Prompt -
Without changing a character, return the entries, but not the images they hold.

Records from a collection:
● ● ● ● ●

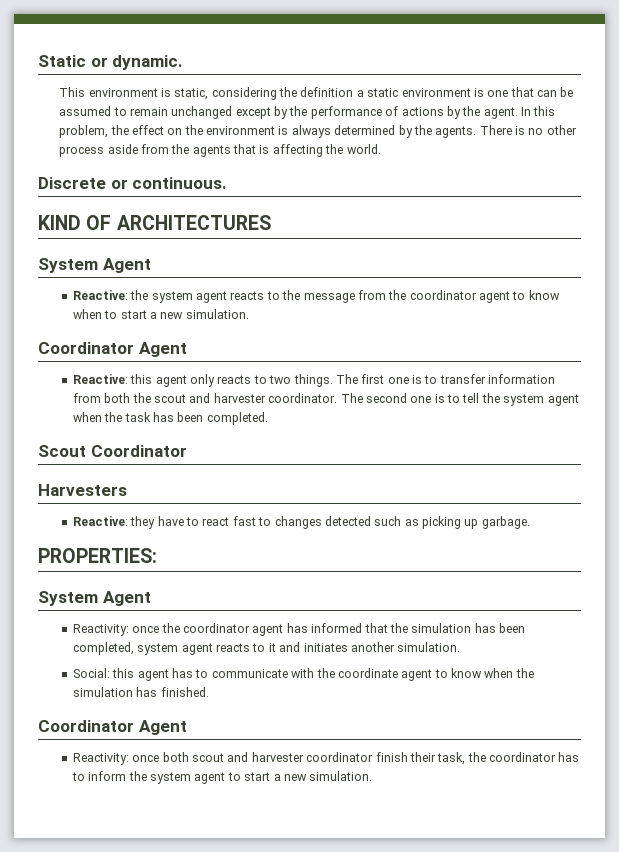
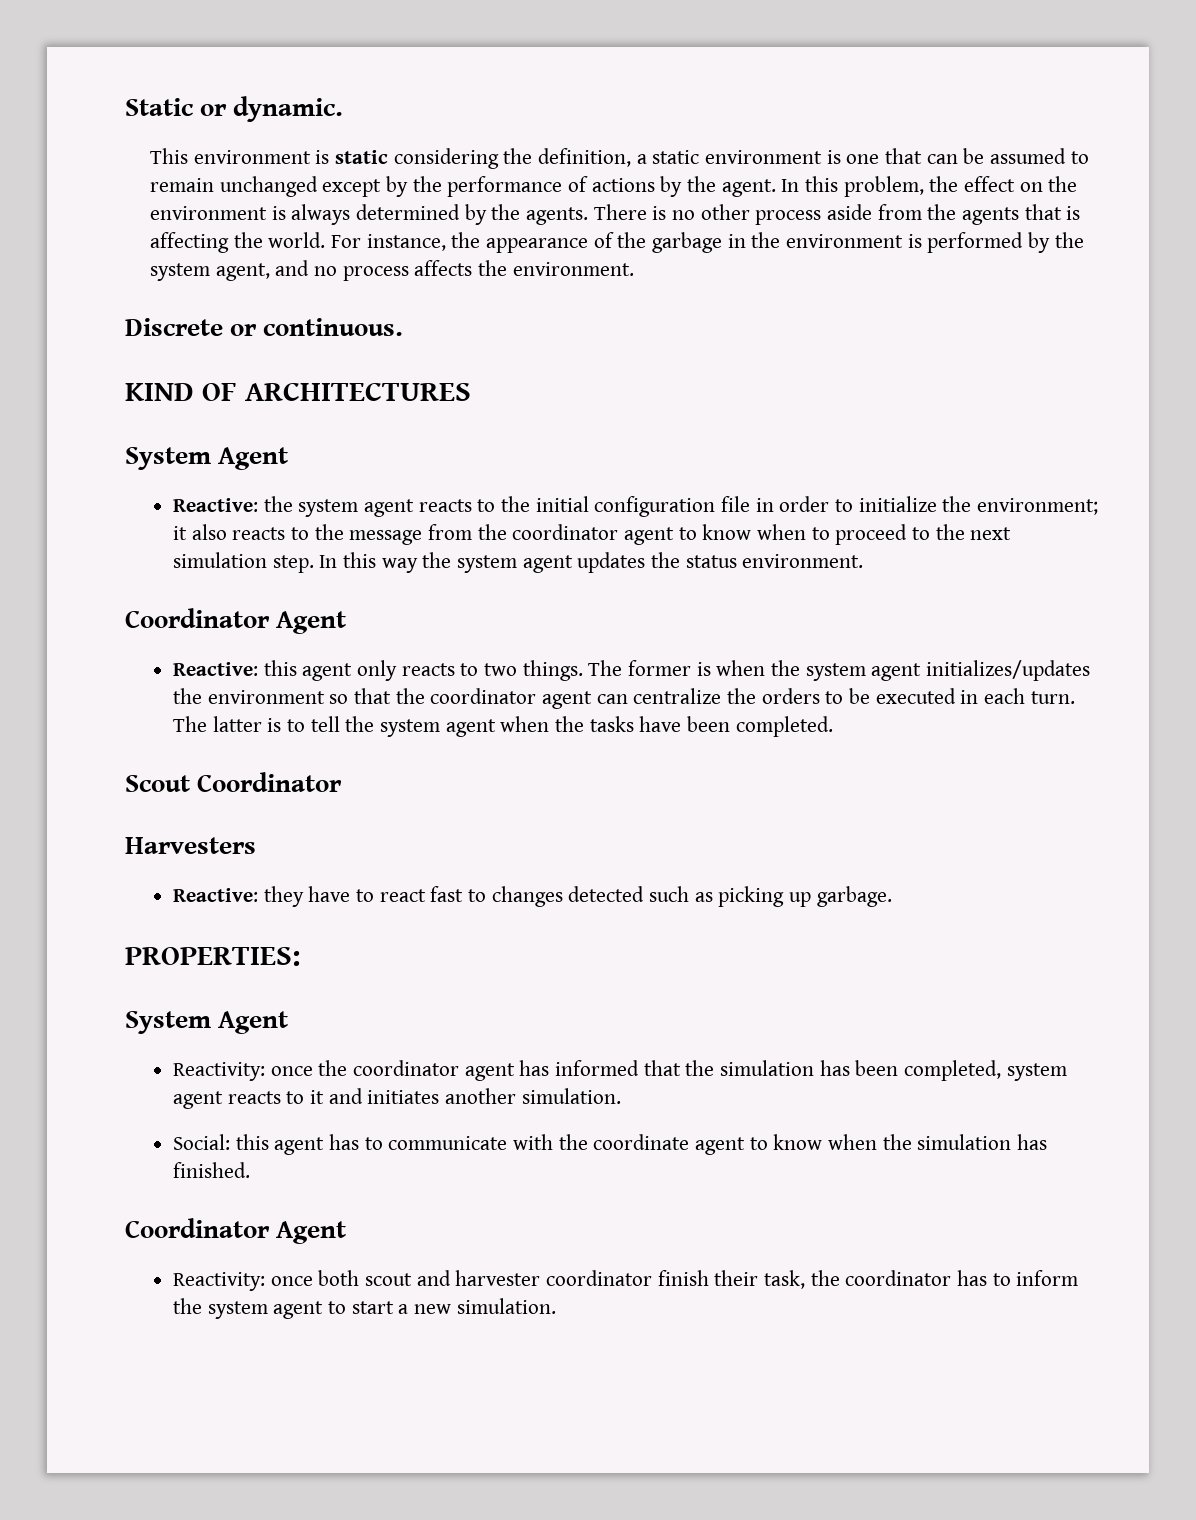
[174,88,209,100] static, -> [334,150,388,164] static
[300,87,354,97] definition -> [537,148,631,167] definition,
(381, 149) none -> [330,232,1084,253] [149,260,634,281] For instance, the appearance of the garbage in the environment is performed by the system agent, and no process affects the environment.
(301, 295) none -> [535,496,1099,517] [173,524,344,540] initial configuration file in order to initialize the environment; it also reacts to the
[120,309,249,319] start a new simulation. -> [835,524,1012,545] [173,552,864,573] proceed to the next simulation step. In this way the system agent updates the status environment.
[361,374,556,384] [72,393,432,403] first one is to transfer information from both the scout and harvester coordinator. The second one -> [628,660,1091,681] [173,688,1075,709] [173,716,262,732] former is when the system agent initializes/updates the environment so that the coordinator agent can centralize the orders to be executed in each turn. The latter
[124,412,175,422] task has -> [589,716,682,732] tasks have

● ● ● ● ●

Solution to the exercise -
[174,88,209,100] static, -> [334,150,388,164] static
[300,87,354,97] definition -> [537,148,631,167] definition,
(381, 149) none -> [330,232,1084,253] [149,260,634,281] For instance, the appearance of the garbage in the environment is performed by the system agent, and no process affects the environment.
(301, 295) none -> [535,496,1099,517] [173,524,344,540] initial configuration file in order to initialize the environment; it also reacts to the
[120,309,249,319] start a new simulation. -> [835,524,1012,545] [173,552,864,573] proceed to the next simulation step. In this way the system agent updates the status environment.
[361,374,556,384] [72,393,432,403] first one is to transfer information from both the scout and harvester coordinator. The second one -> [628,660,1091,681] [173,688,1075,709] [173,716,262,732] former is when the system agent initializes/updates the environment so that the coordinator agent can centralize the orders to be executed in each turn. The latter
[124,412,175,422] task has -> [589,716,682,732] tasks have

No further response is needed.